Hi Sarah
I’m running my normal batch (pretty much the miseq sop). The last sequence is getting duplicated when making the *trim.contigs.good.good.count_table using 1.36.1. I thought that this might be related to calling for a group file when there isn’t one (this time I’m processing a single sample), so removed all the “group=” from the batch, but it still duplicated the last line of the count_table when screen.seqs
grep "M00618_6_000000000-AKVA8_1_2114_15906_28552" CowSaliva.paired.trim.contigs.good.count_table
M00618_6_000000000-AKVA8_1_2114_15906_28552 1
grep "M00618_6_000000000-AKVA8_1_2114_15906_28552" CowSaliva.paired.trim.contigs.good.good.count_table
M00618_6_000000000-AKVA8_1_2114_15906_28552 1
M00618_6_000000000-AKVA8_1_2114_15906_28552 1
Here’s the logfile generating those 2 files:
mothur > count.seqs(name=current, group=current)
[WARNING]: no file was saved for group parameter.
Using CowSaliva.paired.trim.contigs.good.names as input file for the name parameter.
Using 16 processors.
It took 0 secs to create a table for 121530 sequences.
Total number of sequences: 121530
Output File Names:
CowSaliva.paired.trim.contigs.good.count_table
mothur > align.seqs(fasta=current, reference=silva.nr_v119.v4.align) Using CowSaliva.paired.trim.contigs.good.unique.fasta as input file for the fasta parameter.
Using 16 processors.
Reading in the silva.nr_v119.v4.align template sequences… DONE.
It took 64 to read 153307 sequences.
Aligning sequences from CowSaliva.paired.trim.contigs.good.unique.fasta …
Some of you sequences generated alignments that eliminated too many bases, a list is provided in CowSaliva.paired.trim.contigs.good.unique.flip.accnos. If you set the flip parameter to true mothur will try aligning the reverse compliment as well.
It took 17 secs to align 5055 sequences.
Output File Names: CowSaliva.paired.trim.contigs.good.unique.align CowSaliva.paired.trim.contigs.good.unique.align.report CowSaliva.paired.trim.contigs.good.unique.flip.accnos
mothur > summary.seqs(fasta=current, count=current) Using CowSaliva.paired.trim.contigs.good.count_table as input file for the count parameter. Using CowSaliva.paired.trim.contigs.good.unique.align as input file for the fasta parameter.
Using 16 processors.
Start End NBases Ambigs Polymer NumSeqs
Minimum: 1 1231 3 0 1 1
2.5%-tile: 1968 11550 253 0 4 3039
25%-tile: 1968 11550 253 0 4 30383
Median: 1968 11550 253 0 6 60766
75%-tile: 1968 11550 253 0 6 91148
97.5%-tile: 1968 11550 253 0 6 118492
Maximum: 3803 11553 263 0 8 121530
Mean: 1969.85 11549.5 252.999 0 5.12357of unique seqs: 5055
total # of seqs: 121530
Output File Names:
CowSaliva.paired.trim.contigs.good.unique.summary
It took 1 secs to summarize 121530 sequences.
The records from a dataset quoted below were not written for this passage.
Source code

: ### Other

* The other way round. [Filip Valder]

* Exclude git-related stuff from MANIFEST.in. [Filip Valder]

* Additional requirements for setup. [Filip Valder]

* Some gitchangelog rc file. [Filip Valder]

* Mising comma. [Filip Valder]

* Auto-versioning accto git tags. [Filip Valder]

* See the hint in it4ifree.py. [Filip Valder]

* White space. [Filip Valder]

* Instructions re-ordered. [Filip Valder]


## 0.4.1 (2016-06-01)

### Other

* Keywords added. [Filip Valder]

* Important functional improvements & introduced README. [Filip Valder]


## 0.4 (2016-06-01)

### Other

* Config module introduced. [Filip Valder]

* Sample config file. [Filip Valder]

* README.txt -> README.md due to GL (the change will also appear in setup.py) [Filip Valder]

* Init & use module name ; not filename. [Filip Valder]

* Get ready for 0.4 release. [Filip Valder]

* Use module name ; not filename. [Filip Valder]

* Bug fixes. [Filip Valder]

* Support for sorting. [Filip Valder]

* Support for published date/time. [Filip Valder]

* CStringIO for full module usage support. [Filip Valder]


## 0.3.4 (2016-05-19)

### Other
mothur > screen.seqs(fasta=current, count=current, summary=current, start=1968, end=11550, maxhomop=8)
Using CowSaliva.paired.trim.contigs.good.count_table as input file for the count parameter.
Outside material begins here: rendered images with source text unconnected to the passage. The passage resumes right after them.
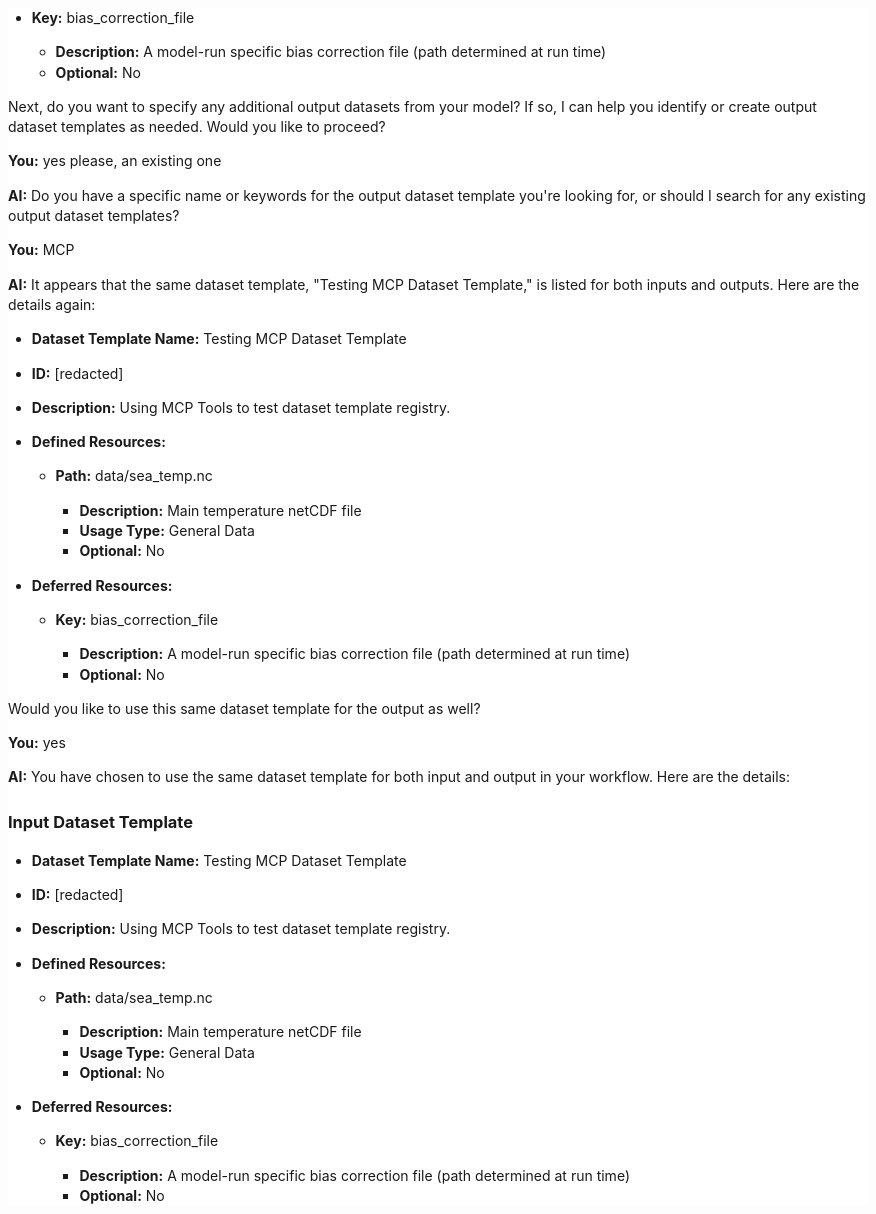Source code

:   * **Key:** bias_correction_file

    * **Description:** A model-run specific bias correction file (path determined at run time)
    * **Optional:** No

Next, do you want to specify any additional output datasets from your model? If so, I can help you identify or create output dataset templates as needed. Would you like to proceed?

**You:** yes please, an existing one

**AI:** Do you have a specific name or keywords for the output dataset template you're looking for, or should I search for any existing output dataset templates?

**You:** MCP

**AI:** It appears that the same dataset template, "Testing MCP Dataset Template," is listed for both inputs and outputs. Here are the details again:

* **Dataset Template Name:** Testing MCP Dataset Template
* **ID:** [redacted]
* **Description:** Using MCP Tools to test dataset template registry.
* **Defined Resources:**

  * **Path:** data/sea_temp.nc

    * **Description:** Main temperature netCDF file
    * **Usage Type:** General Data
    * **Optional:** No
* **Deferred Resources:**

  * **Key:** bias_correction_file

    * **Description:** A model-run specific bias correction file (path determined at run time)
    * **Optional:** No

Would you like to use this same dataset template for the output as well?

**You:** yes

**AI:** You have chosen to use the same dataset template for both input and output in your workflow. Here are the details:

### Input Dataset Template

* **Dataset Template Name:** Testing MCP Dataset Template
* **ID:** [redacted]
* **Description:** Using MCP Tools to test dataset template registry.
* **Defined Resources:**

  * **Path:** data/sea_temp.nc

    * **Description:** Main temperature netCDF file
    * **Usage Type:** General Data
    * **Optional:** No
* **Deferred Resources:**

  * **Key:** bias_correction_file

    * **Description:** A model-run specific bias correction file (path determined at run time)
    * **Optional:** No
Using CowSaliva.paired.trim.contigs.good.unique.align as input file for the fasta parameter.
Using CowSaliva.paired.trim.contigs.good.unique.summary as input file for the summary parameter.
Using 16 processors.
Output File Names:
CowSaliva.paired.trim.contigs.good.unique.good.summary
CowSaliva.paired.trim.contigs.good.unique.good.align
CowSaliva.paired.trim.contigs.good.unique.bad.accnos
CowSaliva.paired.trim.contigs.good.good.count_table
It took 2 secs to screen 5055 sequences.
mothur > filter.seqs(fasta=current, vertical=T)
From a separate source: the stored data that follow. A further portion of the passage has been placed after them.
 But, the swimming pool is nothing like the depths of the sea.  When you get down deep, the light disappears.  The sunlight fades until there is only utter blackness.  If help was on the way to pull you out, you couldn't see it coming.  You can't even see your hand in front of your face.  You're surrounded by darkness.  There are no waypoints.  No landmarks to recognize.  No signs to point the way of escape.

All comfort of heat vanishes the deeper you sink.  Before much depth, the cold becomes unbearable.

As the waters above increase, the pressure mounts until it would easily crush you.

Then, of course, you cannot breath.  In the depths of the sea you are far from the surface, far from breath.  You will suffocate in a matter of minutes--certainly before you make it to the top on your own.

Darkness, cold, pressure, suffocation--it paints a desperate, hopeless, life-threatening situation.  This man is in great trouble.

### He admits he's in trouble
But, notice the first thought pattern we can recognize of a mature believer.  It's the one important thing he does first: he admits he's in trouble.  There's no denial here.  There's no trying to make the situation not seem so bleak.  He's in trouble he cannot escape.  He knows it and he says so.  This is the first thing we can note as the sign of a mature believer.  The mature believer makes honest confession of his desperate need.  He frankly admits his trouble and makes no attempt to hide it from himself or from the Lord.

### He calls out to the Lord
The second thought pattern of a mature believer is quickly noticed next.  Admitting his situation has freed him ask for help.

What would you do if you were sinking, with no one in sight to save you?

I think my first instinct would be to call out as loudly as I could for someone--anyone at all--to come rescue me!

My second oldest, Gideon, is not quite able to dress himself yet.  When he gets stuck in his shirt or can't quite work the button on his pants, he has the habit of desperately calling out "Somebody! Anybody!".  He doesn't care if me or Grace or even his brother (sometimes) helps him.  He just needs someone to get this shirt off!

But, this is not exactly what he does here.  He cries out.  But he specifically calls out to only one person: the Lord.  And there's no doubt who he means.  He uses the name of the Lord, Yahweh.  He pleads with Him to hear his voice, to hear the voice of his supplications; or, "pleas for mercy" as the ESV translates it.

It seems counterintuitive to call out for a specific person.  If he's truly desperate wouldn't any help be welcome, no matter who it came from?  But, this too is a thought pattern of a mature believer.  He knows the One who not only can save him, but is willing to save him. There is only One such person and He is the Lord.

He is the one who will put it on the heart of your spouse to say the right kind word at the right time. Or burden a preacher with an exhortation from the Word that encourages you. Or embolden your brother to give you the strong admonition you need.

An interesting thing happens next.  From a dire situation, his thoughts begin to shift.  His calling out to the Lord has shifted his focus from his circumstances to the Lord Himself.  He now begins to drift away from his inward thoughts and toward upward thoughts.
Using CowSaliva.paired.trim.contigs.good.unique.good.align as input file for the fasta parameter.
Using 16 processors.
Creating Filter…
Running Filter...
Length of filtered alignment: 374 Number of columns removed: 13051 Length of the original alignment: 13425 Number of sequences used to construct filter: 5002
Output File Names:
CowSaliva.filter
CowSaliva.paired.trim.contigs.good.unique.good.filter.fasta
mothur > summary.seqs(fasta=current, count=current) Using CowSaliva.paired.trim.contigs.good.good.count_table as input file for the count parameter. Using CowSaliva.paired.trim.contigs.good.unique.good.filter.fasta as input file for the fasta parameter.
Using 16 processors.
[ERROR]: Your count table contains more than 1 sequence named M00618_6_000000000-AKVA8_1_2114_15906_28552, sequence names must be unique. Please correct.